Please note: you might need a plugin to play the animations in this page.
1. The Problem
Here follows the construction of a triangle and then its orthocenter. This orthocenter is used to construct 3 new triangles and each of their respective orthocenters. After these constructions, the circumcircles are drawn for each triangle: the three colored ones and the main traingle as well.
It is important to note that just because something appears to be true does not make it necessarily true...
Here we have two specific instances of things that appear to be true:
- The orthocenter of each sub-triangle is a vertex of the main traingle.
- The circumcircles are equal in size.
The proof of each conjecture is proven below in sections 3 and 4.
The orthocenter of each sub-triangle is a vertex of the main traingle.
- Given a point A, and three lines L1, L2 and L3, the following is assumed to be true: Given line L1 through point A and L2 perpendicular to L1 through point A, if L3 is again perpendicular to L2 through point A then L3 is the same line as L1.
- The orthocenter is the intersection of the altitudes of the triangle.
Figure 1: L1 equals L3
Let's look at the original construction again: figure 2 is the original triangle constucted with orthocenter and perpendicular altitudes drawn in light blue.
Figure 2: Main triangle with orthocenter
Here we have the sub-triangle highlighted (For the sake of simplicity let's refer to each of the three points of the sub-triangle as the bottom-, middle- and top point respectively):
Figure 3: Sub-triangle highlighted
Constructing the orthocenter for the sub-triangle requires three perpendicular lines through each vertex.

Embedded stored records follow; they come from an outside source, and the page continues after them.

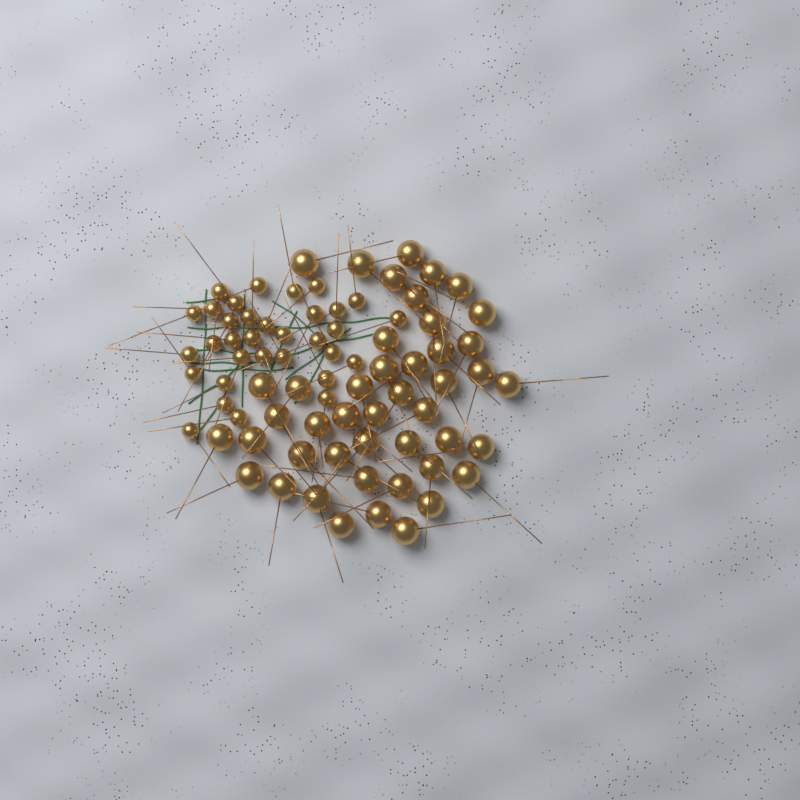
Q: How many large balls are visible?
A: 45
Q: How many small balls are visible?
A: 33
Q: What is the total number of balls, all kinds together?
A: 78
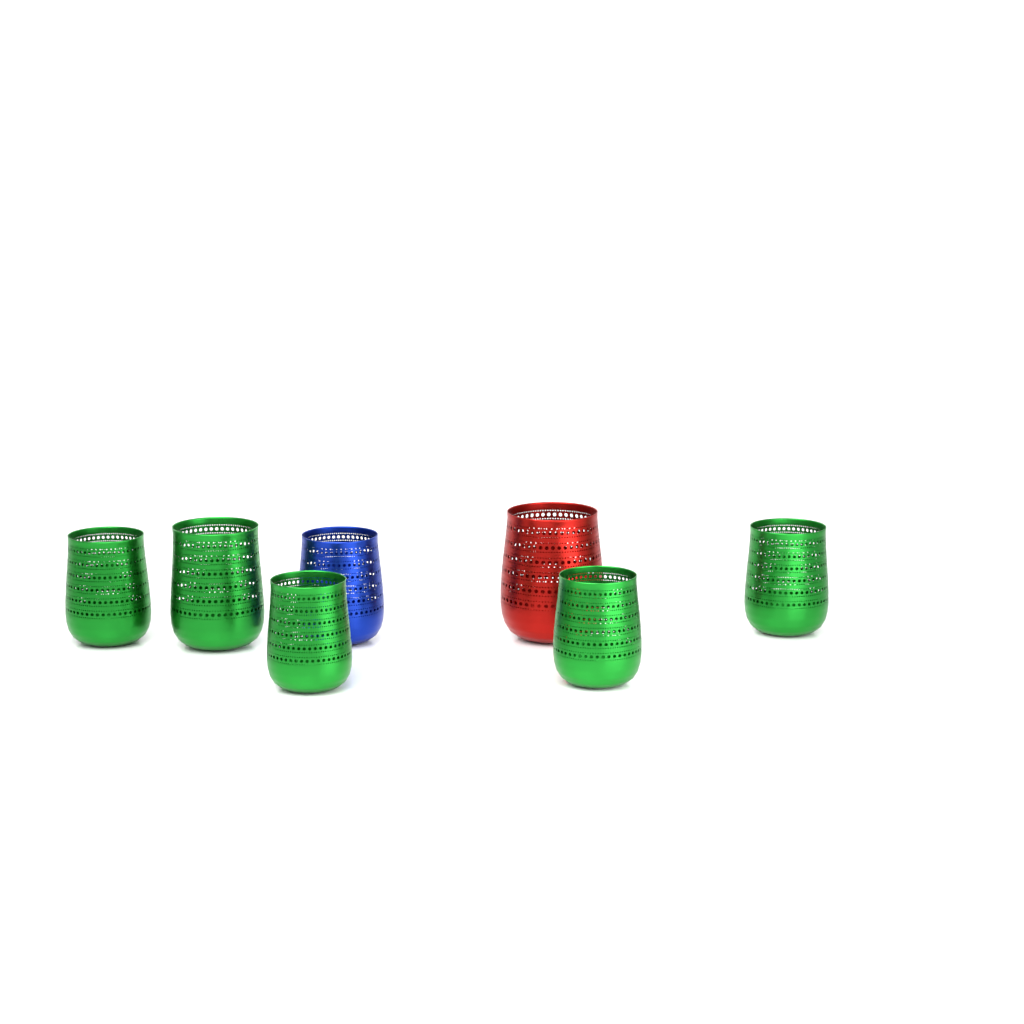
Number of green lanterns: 5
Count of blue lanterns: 1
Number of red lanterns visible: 1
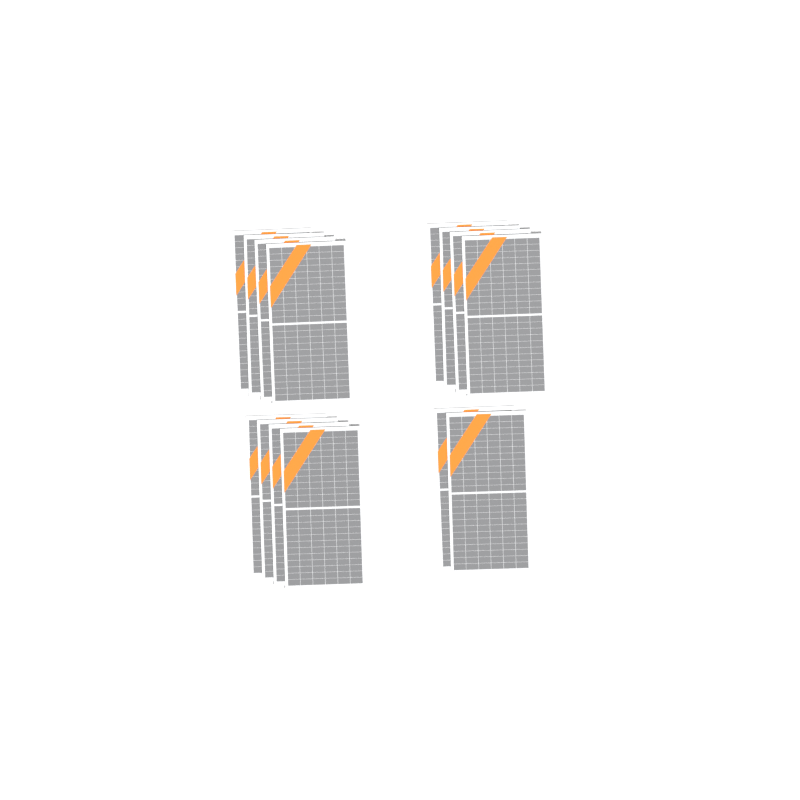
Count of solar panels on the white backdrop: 14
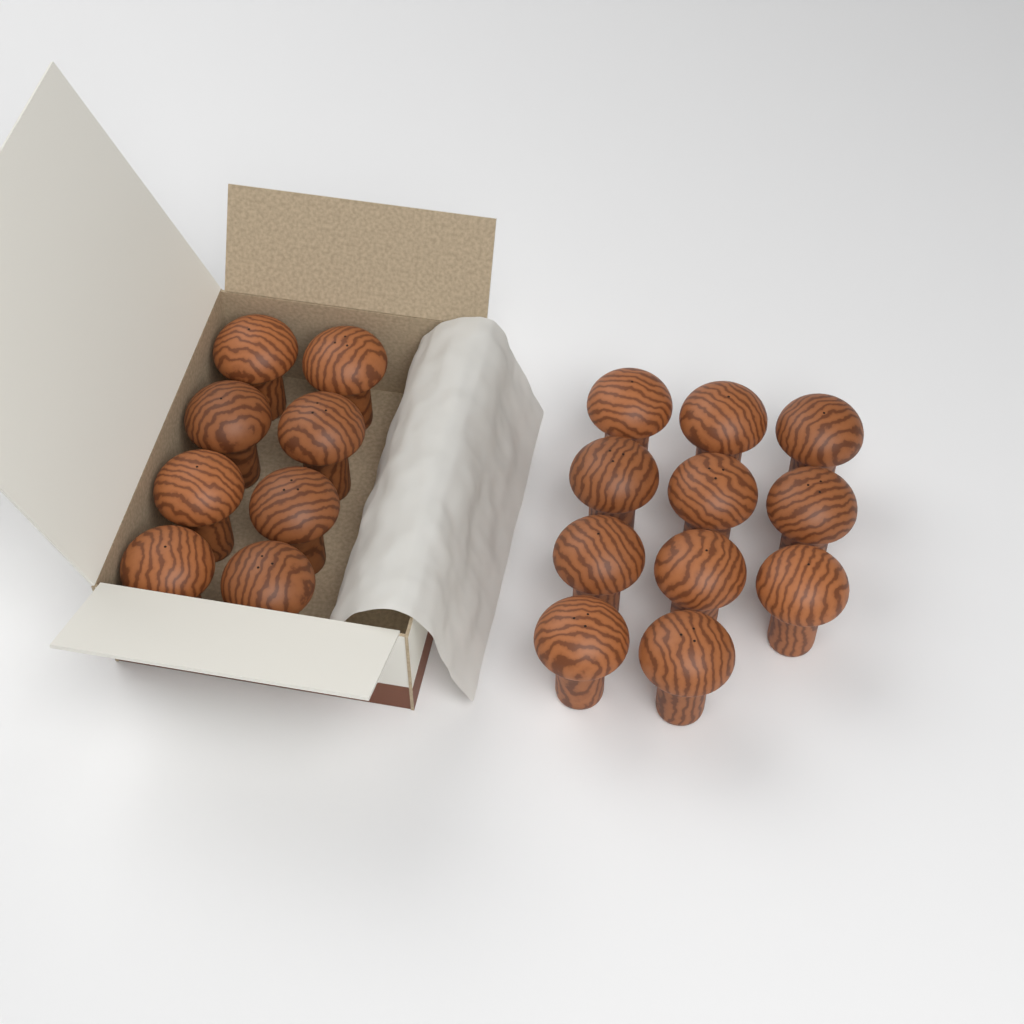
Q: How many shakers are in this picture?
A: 19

Let's start with point B:
The perpendicular line to TM passes through B, but TM lies on the perpendicular line through T which was used in drawing the main triangle's orthocenter. Therefore, this line is perpendicular to TM, through B by definition but so too is the base of the main triangle as it is perpendicular to TM by definition and through B because B is a vertex of the main triangle.
Figure 5: The altitude of M
Continuing this course of logic, we have:
Figure 6: The altitude of T
The altitude of T is perpendicular to MB and passes through T by definition of an altitude. So too, this altitude lies on a side of the main triangle for the same reasoning used after figure 4.
Since these three altitudes are concurrent to the two sides and one altitude of the main triangle they must also meet at the same point as these three lines:
Figure 7: Orthocenter of triangle TMB
Therefore we have the orthocenter of TMB being the same point as a vertex of the main triangle. So too the orthocenters of the other two sub-triangles will also lie on points T and B respectively.
The circumcircles are equal in size.
An advantage of using a tool like Geometer SketchPad is that we can play around with ideas and see whether our conjectures have any truth to them. Here's an example of one instance where the circumcircles have the same size:
Here we can see the respective centers and radii line up:
Figure 8: Possible equal-sized circles
One crictical part of this proof is that the main orthocenter is the shared point of all three sub-triangles and therefore must have the same distance from each circumcenter.
Given triangle ABC with orthocenter O, as in figure 9, we hide the three sides.
The circumcircle passing through points A,O and C and the circumcircle passing through points B, O and C must lie on the perpendicular bisector of OC as the center of a circle must be equidistant to both points O and C, it can only exist on this bisector (the line containing all possible points equidistant from O and C).
We repeat this process for OB and OA as in figure 10.
The circumcircle of points A, O and C must lie on the perpendicular bisector of both AO and OC and this is possible at only one point (unless point A and point C is the same point). So too these perpendicular bisectors force the other circumcircles to occur at the two other intersections.
Lastly, we use the fast that the orthocenter (point O) is equidistant from each of the circumcenters by definition as it is part of the three points determining each of the three circumcircles. Therefore all three circumcircles have the same radius.
Here is a video to help visualize what the proof has entailed so far:
Finally, we need to show that the circumcircle of the equal to the other circumcircles.
Here is the circumcircle of the main triangle along with points D, E and F:
Here's a less complicated view of the same situation:
The main circumcenter (call it M) has something in common with point E:
They both lie on the perpendicular bisector of AC because:
- The main circumcircle passes through A and C
- The circumcircle about point E passes through A and C
This implies that they are both equidistant from A and C.
It also seems that the circumcenter and the point E are both the same distance from the point of intersection between them. If this is proved then we have a parallelogram which would guarantee MC = EC which proves our conjecture.
This is the file with the construction of figure 12 given. Can you prove the conjecture MC = EC? Is there a better way to go about it?
Hopefully this investigation has shown some advantages of using tools in formulating conjectures and aiding in finding proof for these conjectures.